When the Dutch finally found the islands, they protected their investment by forming the Dutch East India Company (VOC). With a horrific brutality that included slaying much of the local Bandanese population, they gained control of the plantations of evergreen nutmeg trees; the spice they produced not only flavoured food but was thought to cure illness including the bubonic plague.

A 350th anniversary celebration

Head to Run Island from 11 October–11 November 2017 to celebrate its exchange with Manhattan Island. The Banda Festival marks the 350th anniversary of the Breda Treaty and the trade that changed the world.

The festival will feature cultural performances as well as a spice and culinary festival, traditional music events, puppet theatre performances and an ancient map exhibition. Rumour has it that the mayor of New York, Bill de Blasio, will even make an appearance.

At the time, nutmeg only grew in the Banda Islands. A combination of the region’s isolation and the finicky nature of the nutmeg tree kept the price astronomical. Nutmeg will only grow in specific conditions: fertile, well-drained soil in a tropical climate that gets lots of rain. Even then the trees only fruit after seven to nine years, and the labour-intensive process of harvesting requires workers to handpick each fruit and remove the outer covering, before carefully peeling off the mace (a delicate, saffron-coloured spice), drying the seed and cracking off the hard shell.
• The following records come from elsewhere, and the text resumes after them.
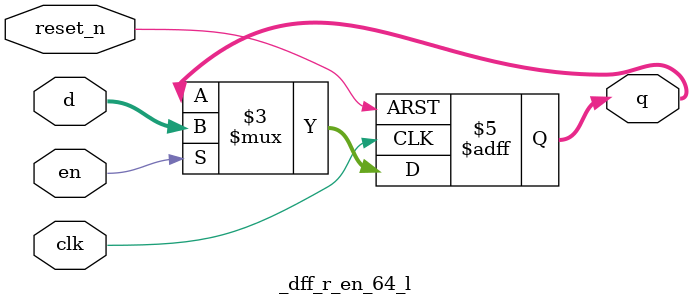
<source format=v>
module _dff_r_en_64_l(clk, reset_n, en, d, q);
	input clk, reset_n, en;
	input [63:0] d;
	output reg [63:0] q;
	
	// 64 bit flip flop
	always@(posedge clk or negedge reset_n)
	begin
		if(reset_n == 0) q <= 1;
		else if (en) q <= d;
	end
endmodule
	
</source>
With the local population subdued and enslaved as workers, the VOC monopoly of the spice trade was now hampered by just one thing. In 1616, the English had managed to gain control of a Banda Island called Run; a speck of island less than 2 miles long and just more than half a mile wide. It was here the English claimed their first colony and formed the English East India Company, and in doing so launched the British Empire.